The Frontline Support team will be offline February 18 for President's Day but will be back February 19th. Thank you for your patience as we get to all of your questions!
GenotypeGVCFs resource problems
I am using GATK 4.0 to run GenotypeGVCFs on a cohort of 50 samples. After a number of runs which alternately overran assigned cpus or memory (up to ncpus=20, --java-options "-Xmx10g" ), a system administrator of our computing grid suggested that I include
in the java options.
Now GenotypeGVCFs runs happily on the one cpu that I assign to the job, but it still terminates with memory overruns.
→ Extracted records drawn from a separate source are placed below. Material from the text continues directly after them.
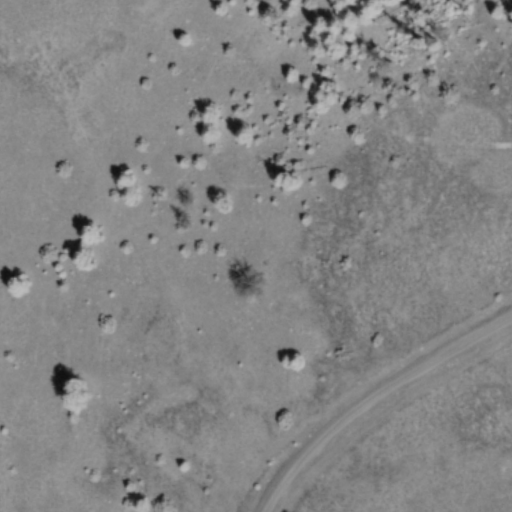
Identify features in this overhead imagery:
road: (373, 398)
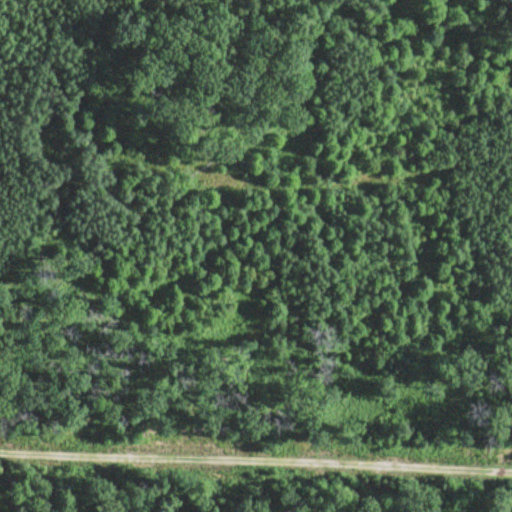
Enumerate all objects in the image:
road: (256, 466)
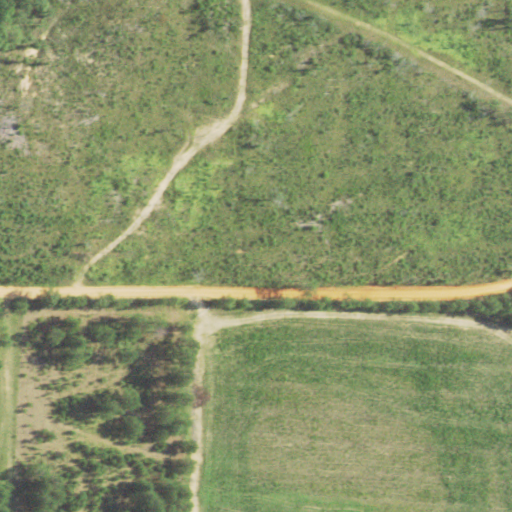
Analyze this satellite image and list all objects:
road: (256, 297)
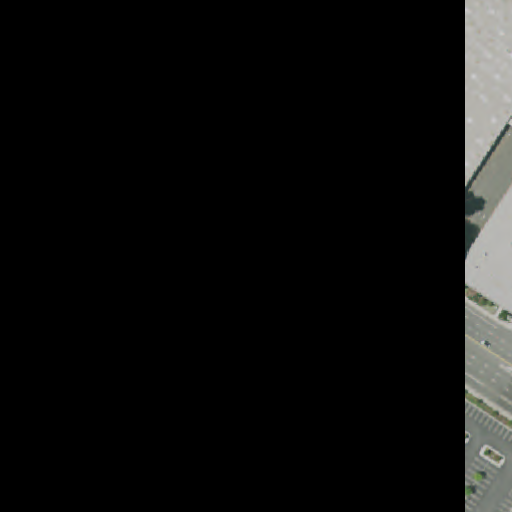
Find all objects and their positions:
building: (107, 1)
building: (108, 2)
road: (85, 16)
road: (291, 18)
road: (175, 28)
road: (110, 29)
building: (239, 31)
building: (241, 32)
building: (156, 60)
road: (200, 60)
building: (156, 61)
building: (417, 87)
road: (243, 91)
road: (268, 97)
building: (407, 97)
road: (221, 156)
building: (338, 159)
road: (261, 164)
road: (18, 183)
road: (248, 200)
road: (23, 216)
road: (471, 233)
road: (200, 252)
building: (492, 257)
building: (493, 259)
road: (169, 278)
road: (385, 305)
road: (287, 318)
road: (476, 329)
road: (449, 347)
road: (128, 353)
road: (392, 353)
road: (176, 359)
road: (216, 370)
road: (387, 372)
road: (495, 377)
road: (455, 381)
road: (258, 385)
road: (30, 390)
road: (486, 394)
parking lot: (292, 400)
road: (290, 404)
road: (330, 429)
road: (188, 432)
road: (350, 439)
road: (371, 449)
road: (412, 459)
road: (508, 469)
road: (274, 471)
road: (455, 472)
building: (117, 474)
building: (120, 474)
road: (306, 504)
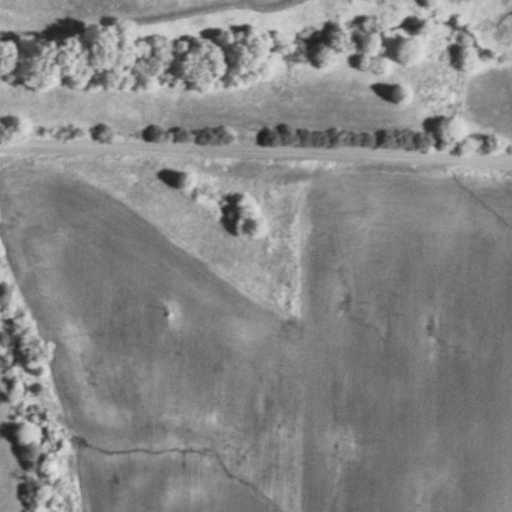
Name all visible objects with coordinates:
road: (256, 148)
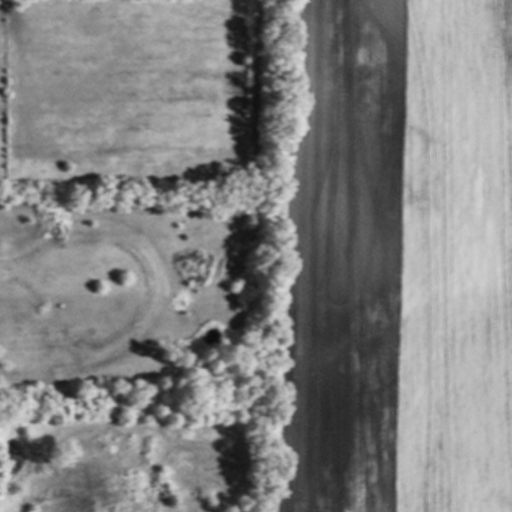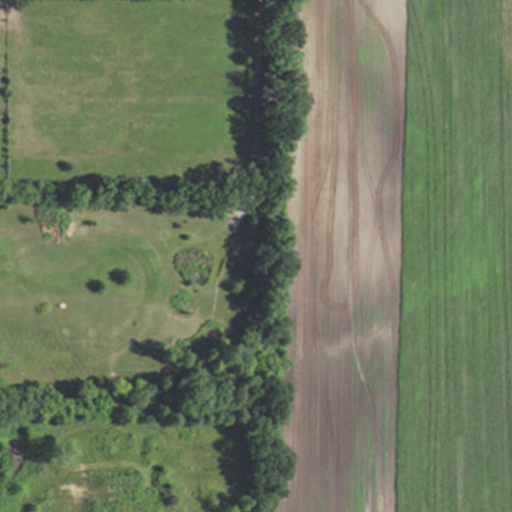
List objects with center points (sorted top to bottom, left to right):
crop: (392, 257)
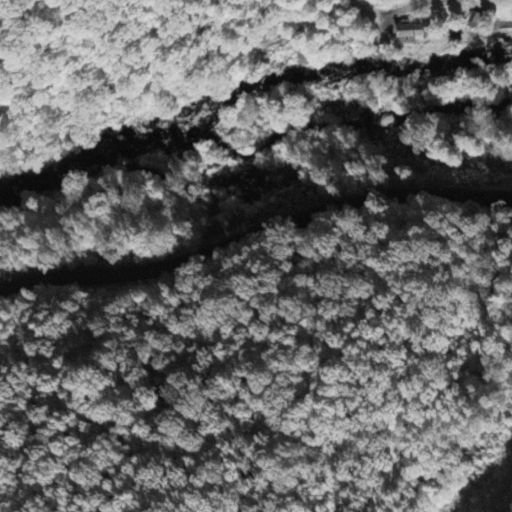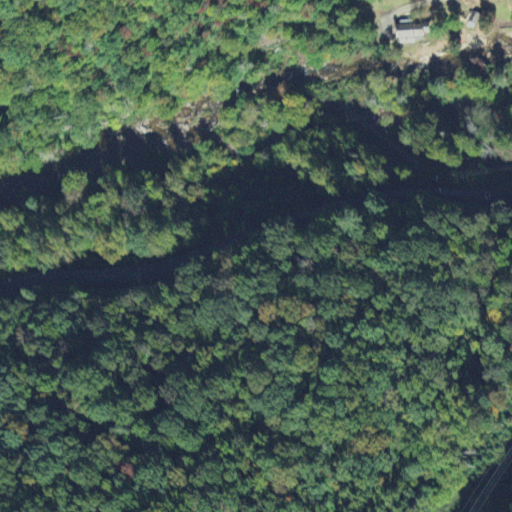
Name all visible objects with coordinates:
road: (416, 6)
building: (413, 33)
river: (259, 153)
road: (255, 236)
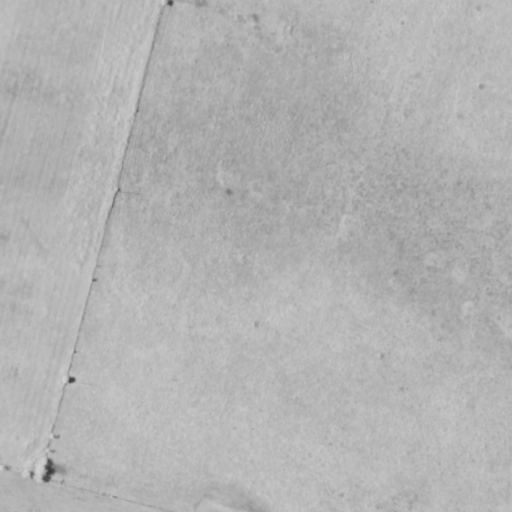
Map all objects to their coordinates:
road: (216, 509)
road: (224, 509)
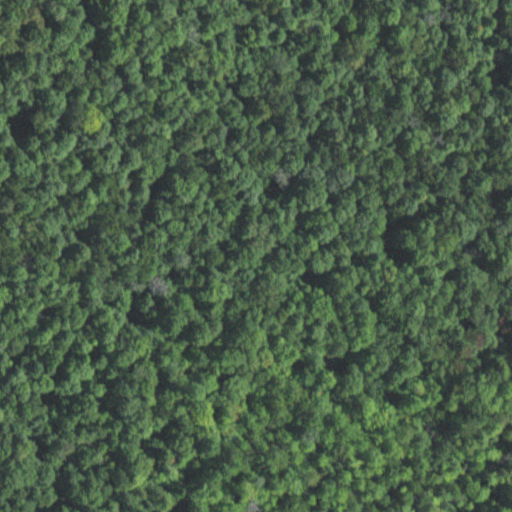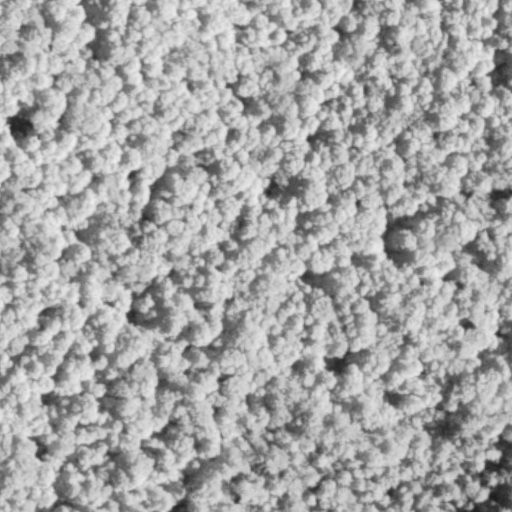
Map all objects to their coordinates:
road: (237, 220)
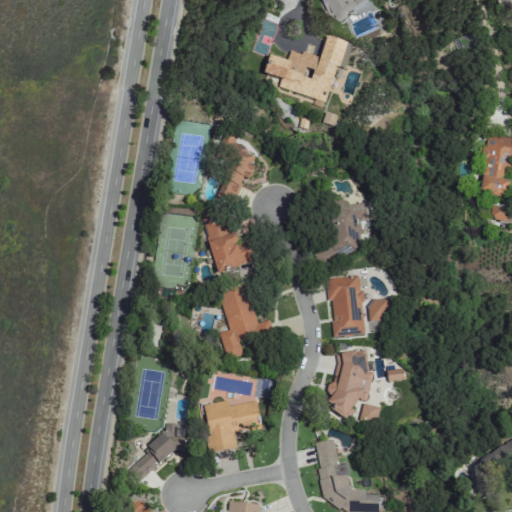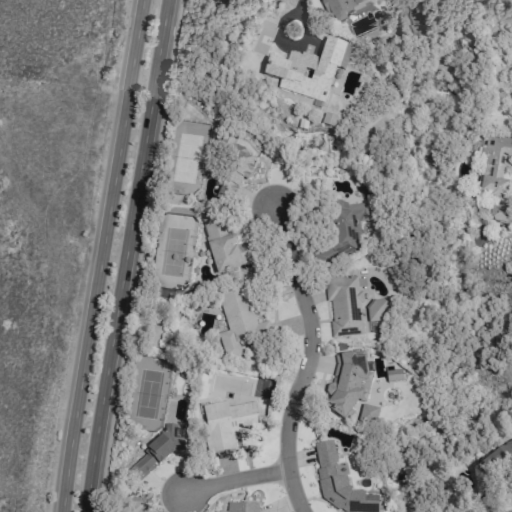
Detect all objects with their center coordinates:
road: (302, 5)
building: (341, 7)
road: (495, 56)
building: (308, 69)
building: (494, 163)
building: (234, 170)
building: (497, 213)
building: (343, 230)
building: (224, 243)
road: (98, 255)
road: (118, 255)
building: (344, 307)
building: (376, 308)
building: (237, 322)
road: (306, 362)
building: (392, 375)
building: (346, 380)
building: (367, 414)
building: (226, 423)
building: (157, 451)
road: (232, 479)
building: (336, 485)
building: (135, 507)
building: (240, 507)
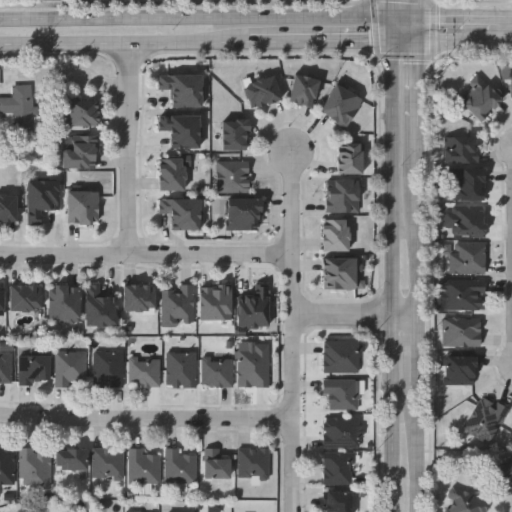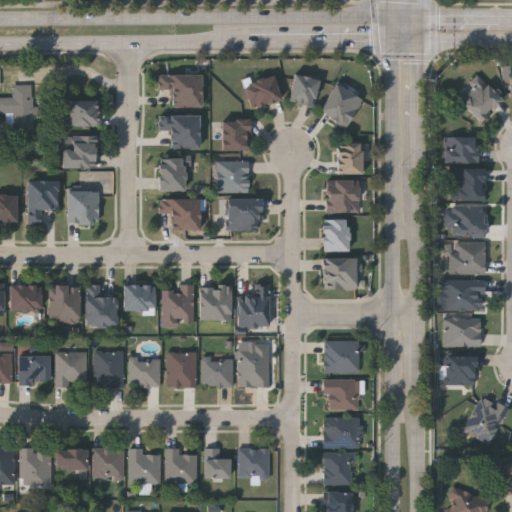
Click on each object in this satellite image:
road: (427, 0)
road: (181, 2)
road: (393, 8)
road: (419, 8)
traffic signals: (393, 16)
road: (406, 16)
traffic signals: (419, 17)
road: (462, 17)
road: (508, 17)
road: (196, 18)
road: (376, 28)
road: (393, 28)
road: (419, 28)
road: (435, 28)
traffic signals: (393, 41)
traffic signals: (420, 41)
road: (323, 42)
road: (452, 42)
road: (126, 43)
road: (407, 56)
building: (0, 79)
building: (511, 83)
building: (511, 83)
building: (183, 88)
building: (184, 89)
building: (304, 89)
building: (263, 91)
building: (305, 91)
building: (263, 93)
building: (480, 98)
building: (481, 99)
road: (420, 100)
building: (341, 104)
building: (341, 106)
building: (18, 108)
building: (21, 109)
building: (83, 112)
building: (82, 113)
building: (181, 129)
building: (183, 131)
building: (235, 134)
building: (236, 134)
road: (132, 149)
building: (461, 149)
building: (461, 150)
building: (82, 151)
building: (82, 153)
building: (349, 158)
building: (351, 158)
building: (172, 173)
building: (172, 174)
building: (233, 175)
building: (233, 177)
building: (468, 184)
building: (468, 184)
building: (343, 196)
building: (344, 196)
building: (41, 198)
building: (42, 199)
building: (83, 206)
building: (84, 207)
building: (8, 208)
building: (8, 209)
building: (182, 212)
building: (183, 213)
building: (244, 214)
building: (245, 214)
building: (469, 220)
building: (466, 221)
building: (336, 235)
building: (336, 235)
road: (420, 237)
road: (146, 255)
building: (468, 257)
building: (469, 259)
building: (339, 272)
building: (342, 273)
road: (393, 276)
road: (293, 284)
building: (464, 294)
building: (461, 295)
building: (25, 297)
building: (139, 297)
building: (26, 298)
building: (2, 299)
building: (2, 299)
building: (141, 299)
building: (216, 301)
building: (64, 303)
building: (216, 303)
building: (65, 304)
building: (179, 304)
building: (100, 306)
building: (178, 306)
building: (254, 306)
building: (101, 308)
building: (255, 308)
road: (356, 314)
building: (462, 331)
building: (462, 332)
road: (420, 348)
building: (341, 356)
building: (342, 357)
building: (254, 365)
building: (255, 365)
building: (6, 366)
building: (33, 367)
building: (71, 367)
building: (6, 368)
building: (71, 368)
building: (108, 368)
building: (34, 369)
building: (109, 369)
building: (181, 369)
building: (182, 369)
building: (462, 369)
building: (461, 370)
building: (144, 371)
building: (217, 371)
building: (217, 372)
building: (144, 373)
building: (341, 394)
building: (344, 394)
road: (146, 418)
building: (486, 419)
building: (487, 420)
building: (340, 431)
building: (343, 432)
road: (420, 446)
building: (71, 457)
building: (72, 459)
building: (216, 461)
building: (107, 462)
building: (254, 462)
building: (109, 464)
building: (216, 465)
building: (254, 465)
building: (7, 466)
building: (144, 466)
building: (180, 466)
road: (294, 466)
building: (7, 467)
building: (35, 467)
building: (36, 468)
building: (144, 468)
building: (181, 468)
building: (338, 468)
building: (338, 468)
building: (506, 475)
building: (506, 477)
building: (338, 501)
building: (338, 502)
building: (467, 502)
building: (467, 502)
building: (136, 511)
building: (141, 511)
The last job had the following full command line
java -Dsamjdk.use_async_io_read_samtools=false -Dsamjdk.use_async_io_write_samtools=true -Dsamjdk.use_async_io_write_tribble=false -Dsamjdk.compression_level=1 -Xmx20g -XX:+UseSerialGC -XX:-BackgroundCompilation -jar /.../gatk/18.104.22.168/gatk-package-22.214.171.124-local.jar GenotypeGVCFs -R genome.fna -V cohort.g.vcf.gz --heterozygosity 0.00144 --heterozygosity-stdev 0.0273 --indel-heterozygosity 2.1E-4 -O all_samples_gatk4_test.vcf.gz
The process ran at the memory limit for most of the time and terminated after 19:23 hrs with this message:
Runtime.totalMemory()=20759052288 Exception in thread "main" java.lang.OutOfMemoryError: Java heap space
The output file contained only the header lines.
I could, of course, increase memory even more. I am puzzled though, because I previously analysed the same dataset with GATK 3.7 and GenotypeGVCFs ran successfully with 8gb of memory.
Is there any way I can force GenotypeGVCFs to complete the job with a 'reasonable' amount of memory?